Not bad: the smoothed rollout/ep_rew_mean climbs from -45 to roughly -25 and
plateaus around step 500k. The eval/mean_reward is noisier (only five
episodes per evaluation), but reaches a best of -17.16 ± 3.02 at step
660,000 before settling at -21.48 ± 6.95 by the end. Whether this is a
local minimum or the physical floor of the task is the next thing I want to
investigate visually.
See train.py on GitHub.
eval.py
Only a few lines, and largely similar to work we’ve done before. See eval.py on GitHub.
Otherwise, here’s a video of its performance:
Even on just 1M steps the feed-forward is visibly learned.
The arm hits itself occasionally. I don’t know yet whether this is the RL or the IK; I’ll need to compare trajectories across the classical and RL controllers before drawing a conclusion. My suspicion is it’s IK, not RL.

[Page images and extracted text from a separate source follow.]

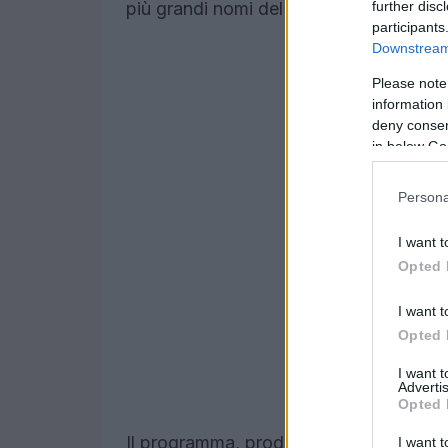
further disc
più grandi nomi del rap italiano.
participants
Downstream 
Please note
information 
deny consent
in below Go
Persona
I want t
Opted 
I want t
Opted 
I want 
Advertis
Opted 
Il programma, prodotto da
Fremantle
I want t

Two paths to fix it: add a collision penalty to the reward (which would improve RL tracking over the classical approach even more), or bias the IK toward solutions less likely to self-collide.
At this stage, I’m ready to add an offset to the end-effector so we can see it tracking the red ball without the wrist mesh clipping over the visualisation.
Driving questions
- How do I get the arm to stop hitting itself? Collision penalty in the reward, or IK bias toward less-collision-prone configurations?

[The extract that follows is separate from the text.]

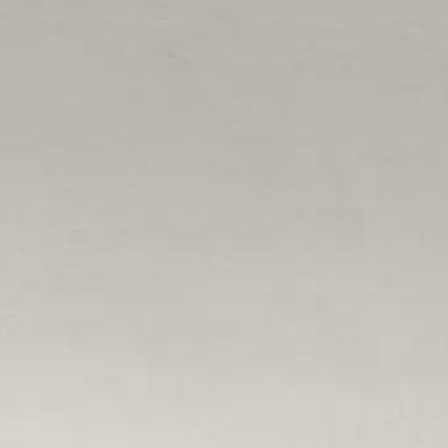
VALUTA
NEWS
AZIENDA
CONTATTI
AWARDS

- How do I make sure I compare apples to apples between the classical and RL controllers, given the agent acts at 100 Hz while IK+PD ran as fast as the physics loop (500 Hz)?
- Is
max_lead = 0.15 mvalid given my assumption that trajectories won’t exceed 2.5 m/s? When does that break? - What trajectory shapes should I train on next, and in what mix? Only circles so far.
Next
- Compare the feed-forward-trained policy against the classical IK + PD controller from the May 15 entry.
- Move the tracked end-effector point to an offset past the wrist so tracking is visible without the wrist mesh clipping the marker. Note: this changes the EE definition and will require retraining.